Один из них что-то сказал. Его имя было Уилл. Он заметил ее. Он сказал...

"Он ничего не знает. Он ненавидит меня. Он думает..." Она не могла вспомнить, что же такое он думает. Что-то очень плохое. Ужасное. Ведь она хотела рассказать ему. Объяснить. Сделать, чтобы все было понятно.

"Что же он мне сказал? Что он проговорил, когда проходил мимо?"

Она закрыла глаза и стала вспоминать его лицо, движения губ, стараясь не слышать ни шума вокруг, ни оркестра, ничего. Стараясь не отвлекаться. Она должна узнать по его губам, что он сказал. Она же знает их малейшие движения, все вместе и каждое в отдельности.

Первое слово было "малыш". Второе - "люблю". Но этого не могло быть! Он ее ненавидит. Она неправильно соединила произнесенные им звуки.

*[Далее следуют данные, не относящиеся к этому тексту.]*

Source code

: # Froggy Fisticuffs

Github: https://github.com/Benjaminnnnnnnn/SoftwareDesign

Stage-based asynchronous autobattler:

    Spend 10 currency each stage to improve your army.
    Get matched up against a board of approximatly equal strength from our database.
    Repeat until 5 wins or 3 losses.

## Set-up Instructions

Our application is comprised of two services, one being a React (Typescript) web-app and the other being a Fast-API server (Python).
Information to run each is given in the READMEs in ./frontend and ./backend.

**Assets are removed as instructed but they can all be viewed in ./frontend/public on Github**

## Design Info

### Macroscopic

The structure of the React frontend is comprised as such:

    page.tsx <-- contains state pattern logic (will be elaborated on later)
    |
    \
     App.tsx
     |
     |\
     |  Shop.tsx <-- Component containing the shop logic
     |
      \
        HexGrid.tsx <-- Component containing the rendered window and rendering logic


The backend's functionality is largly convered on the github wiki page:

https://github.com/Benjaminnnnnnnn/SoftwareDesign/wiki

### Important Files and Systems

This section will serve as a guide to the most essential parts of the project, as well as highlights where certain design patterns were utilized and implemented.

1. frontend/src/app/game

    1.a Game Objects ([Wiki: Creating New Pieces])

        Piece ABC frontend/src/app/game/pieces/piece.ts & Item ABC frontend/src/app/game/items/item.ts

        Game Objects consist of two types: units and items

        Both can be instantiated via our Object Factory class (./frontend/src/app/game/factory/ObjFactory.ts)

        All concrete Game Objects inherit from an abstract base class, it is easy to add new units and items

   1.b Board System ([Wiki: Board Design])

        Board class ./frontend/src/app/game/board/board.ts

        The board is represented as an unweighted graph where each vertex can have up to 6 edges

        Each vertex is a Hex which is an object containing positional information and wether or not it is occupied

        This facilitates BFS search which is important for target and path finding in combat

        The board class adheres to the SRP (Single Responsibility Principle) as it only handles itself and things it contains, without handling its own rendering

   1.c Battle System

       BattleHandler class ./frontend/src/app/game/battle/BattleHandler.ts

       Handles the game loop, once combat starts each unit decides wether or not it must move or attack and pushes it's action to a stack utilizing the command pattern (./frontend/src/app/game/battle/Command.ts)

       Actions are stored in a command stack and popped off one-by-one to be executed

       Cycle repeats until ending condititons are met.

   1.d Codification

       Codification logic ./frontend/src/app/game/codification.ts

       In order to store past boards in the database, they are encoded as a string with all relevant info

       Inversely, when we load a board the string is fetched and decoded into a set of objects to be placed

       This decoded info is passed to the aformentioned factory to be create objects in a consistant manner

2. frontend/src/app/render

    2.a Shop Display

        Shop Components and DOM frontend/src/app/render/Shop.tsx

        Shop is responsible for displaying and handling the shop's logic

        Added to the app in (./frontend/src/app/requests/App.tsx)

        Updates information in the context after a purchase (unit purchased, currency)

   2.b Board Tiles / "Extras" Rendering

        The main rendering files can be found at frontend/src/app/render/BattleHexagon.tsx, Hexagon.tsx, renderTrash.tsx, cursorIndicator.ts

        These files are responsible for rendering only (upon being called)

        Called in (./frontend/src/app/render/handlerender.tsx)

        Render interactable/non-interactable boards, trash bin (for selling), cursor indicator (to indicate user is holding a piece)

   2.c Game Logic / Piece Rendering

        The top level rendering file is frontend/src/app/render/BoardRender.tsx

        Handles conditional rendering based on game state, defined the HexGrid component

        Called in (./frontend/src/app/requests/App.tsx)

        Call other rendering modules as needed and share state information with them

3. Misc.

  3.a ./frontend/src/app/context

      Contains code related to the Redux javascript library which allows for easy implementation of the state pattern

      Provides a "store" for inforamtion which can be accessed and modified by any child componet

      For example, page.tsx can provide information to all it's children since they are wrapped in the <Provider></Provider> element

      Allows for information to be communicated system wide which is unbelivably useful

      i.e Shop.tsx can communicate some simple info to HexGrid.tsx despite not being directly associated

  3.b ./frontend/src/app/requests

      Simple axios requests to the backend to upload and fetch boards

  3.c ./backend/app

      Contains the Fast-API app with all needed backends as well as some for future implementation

Заголосила сирена, и воздух наполнился грохотом. И люди закричали:

- Назад!

- Что вы делаете! Назад!

- Взрыв... нуль... назад!

Ее хватали за ноги, сжимали руки, но не могли удержать. Она освободилась. Побежала вперед. Быстрее, быстрее, чтобы ее не догнали.

Но уже никто не пытался ее догнать. Она должна была сделать так, чтобы он узнал. И узнать самой. Что он сказал... она сказала... можно сказать... нужно сказать.

- Малыш... люблю...

- Я люблю тебя, Уилл, - прошептала она, когда взрыв потряс воздух и бетон содрогнулся под ногами, возвещая о прощальном прыжке дракона. Затем пламя омыло ее и бросило на дрожащую землю. Она лежала ничком, устремив взгляд в сторону Уилла, который сейчас, несомненно, мог видеть ее сквозь пламя, на котором стоял.

И последней мыслью была счастливая уверенность: ему скажут. Он узнает.